══ Data for this task
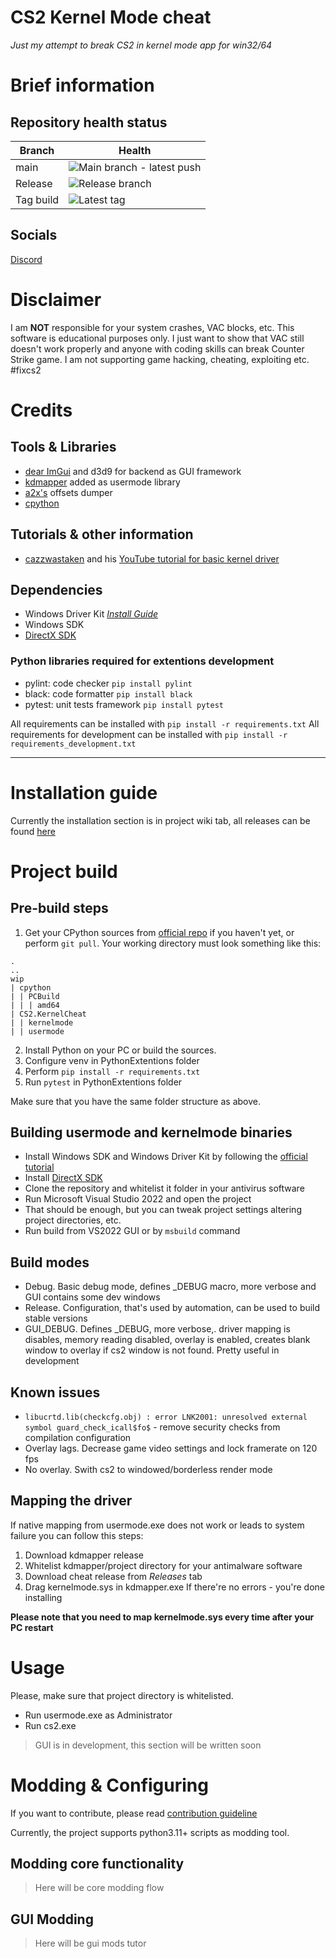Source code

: # CS2 Kernel Mode cheat
*Just my attempt to break CS2 in kernel mode app for win32/64*

# Brief information 
## Repository health status

| Branch | Health |
| ------ | ------ |
| main | ![Main branch - latest push](https://github.com/kbrddestroyer/CS2.KernelCheat/actions/workflows/msbuild.yml/badge.svg?branch=main)
| Release | ![Release branch](https://github.com/kbrddestroyer/CS2.KernelCheat/actions/workflows/msbuild.yml/badge.svg?branch=release)
| Tag build | ![Latest tag](https://github.com/kbrddestroyer/CS2.KernelCheat/actions/workflows/msbuild_release.yml/badge.svg?branch=release) |

## Socials

[Discord](https://discord.com/invite/FQvZhSeHrr)

# Disclaimer 

I am **NOT** responsible for your system crashes, VAC blocks, etc. This software is educational purposes only.
I just want to show that VAC still doesn't work properly and anyone with coding skills can break Counter Strike game. I am not supporting game hacking, cheating, exploiting etc. #fixcs2

# Credits

## Tools & Libraries

- [dear ImGui](https://github.com/ocornut/imgui) and d3d9 for backend as GUI framework
- [kdmapper](https://github.com/TheCruZ/kdmapper) added as usermode library
- [a2x's](https://github.com/a2x/cs2-dumper) offsets dumper
- [cpython](https://github.com/python/cpython)

## Tutorials & other information 

- [cazzwastaken](https://youtube.com/@cazz?si=juMpTGDWsf86qhqw) and his [YouTube tutorial for basic kernel driver](https://youtu.be/n463QJ4cjsU?si=QQDnUOpgAzZ1oLV3)

## Dependencies

- Windows Driver Kit [*Install Guide*](https://learn.microsoft.com/en-us/windows-hardware/drivers/download-the-wdk)
- Windows SDK
- [DirectX SDK](https://www.microsoft.com/ru-ru/download/details.aspx?id=6812)

### Python libraries required for extentions development
- pylint: code checker  `pip install pylint`
- black: code formatter `pip install black`
- pytest: unit tests framework `pip install pytest`

All requirements can be installed with `pip install -r requirements.txt`
All requirements for development can be installed with `pip install -r requirements_development.txt`

---

# Installation guide

Currently the installation section is in project wiki tab, all releases can be found [here](https://github.com/kbrddestroyer/CS2.KernelCheat/releases)

# Project build

## Pre-build steps

1. Get your CPython sources from [official repo](https://github.com/python/cpython) if you haven't yet, or perform `git pull`. Your working directory must look something like this:
```
.
..
wip
| cpython
| | PCBuild
| | | amd64
| CS2.KernelCheat
| | kernelmode
| | usermode
```
2. Install Python on your PC or build the sources.
3. Configure venv in PythonExtentions folder
4. Perform `pip install -r requirements.txt`
5. Run `pytest` in PythonExtentions folder

Make sure that you have the same folder structure as above.

## Building usermode and kernelmode binaries

- Install Windows SDK and Windows Driver Kit by following the [official tutorial](https://learn.microsoft.com/en-us/windows-hardware/drivers/download-the-wdk)
- Install [DirectX SDK](https://www.microsoft.com/ru-ru/download/details.aspx?id=6812)
- Clone the repository and whitelist it folder in your antivirus software
- Run Microsoft Visual Studio 2022 and open the project
- That should be enough, but you can tweak project settings altering project directories, etc.
- Run build from VS2022 GUI or by `msbuild` command

## Build modes

- Debug. Basic debug mode, defines _DEBUG macro, more verbose and GUI contains some dev windows
- Release. Configuration, that's used by automation, can be used to build stable versions
- GUI_DEBUG. Defines _DEBUG, more verbose,. driver mapping is disables, memory reading disabled, overlay is enabled, creates blank window to overlay if cs2 window is not found. Pretty useful in development 

## Known issues

- `libucrtd.lib(checkcfg.obj) : error LNK2001: unresolved external symbol guard_check_icall$fo$` - remove security checks from compilation configuration 
- Overlay lags. Decrease game video settings and lock framerate on 120 fps
- No overlay. Swith cs2 to windowed/borderless render mode

## Mapping the driver

If native mapping from usermode.exe does not work or leads to system failure you can follow this steps:
1. Download kdmapper release
2. Whitelist kdmapper/project directory for your antimalware software
3. Download cheat release from *Releases* tab
4. Drag kernelmode.sys in kdmapper.exe
If there're no errors - you're done installing

**Please note that you need to map kernelmode.sys every time after your PC restart**

# Usage

Please, make sure that project directory is whitelisted.
- Run usermode.exe as Administrator 
- Run cs2.exe 

> GUI is in development, this section will be written soon

# Modding & Configuring

If you want to contribute, please read [contribution guideline](CONTRIBUTING.md)

Currently, the project supports python3.11+ scripts as modding tool. 

## Modding core functionality

> Here will be core modding flow

## GUI Modding

> Here will be gui mods tutor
════
(Problem details):
Restate word for word the lines in the material above from the one with "- Run Microsoft" to the one with "- Overlay lags."; both of those lines count, and nothing else does.

(Exercise output):
- Run Microsoft Visual Studio 2022 and open the project
- That should be enough, but you can tweak project settings altering project directories, etc.
- Run build from VS2022 GUI or by `msbuild` command

## Build modes

- Debug. Basic debug mode, defines _DEBUG macro, more verbose and GUI contains some dev windows
- Release. Configuration, that's used by automation, can be used to build stable versions
- GUI_DEBUG. Defines _DEBUG, more verbose,. driver mapping is disables, memory reading disabled, overlay is enabled, creates blank window to overlay if cs2 window is not found. Pretty useful in development 

## Known issues

- `libucrtd.lib(checkcfg.obj) : error LNK2001: unresolved external symbol guard_check_icall$fo$` - remove security checks from compilation configuration 
- Overlay lags. Decrease game video settings and lock framerate on 120 fps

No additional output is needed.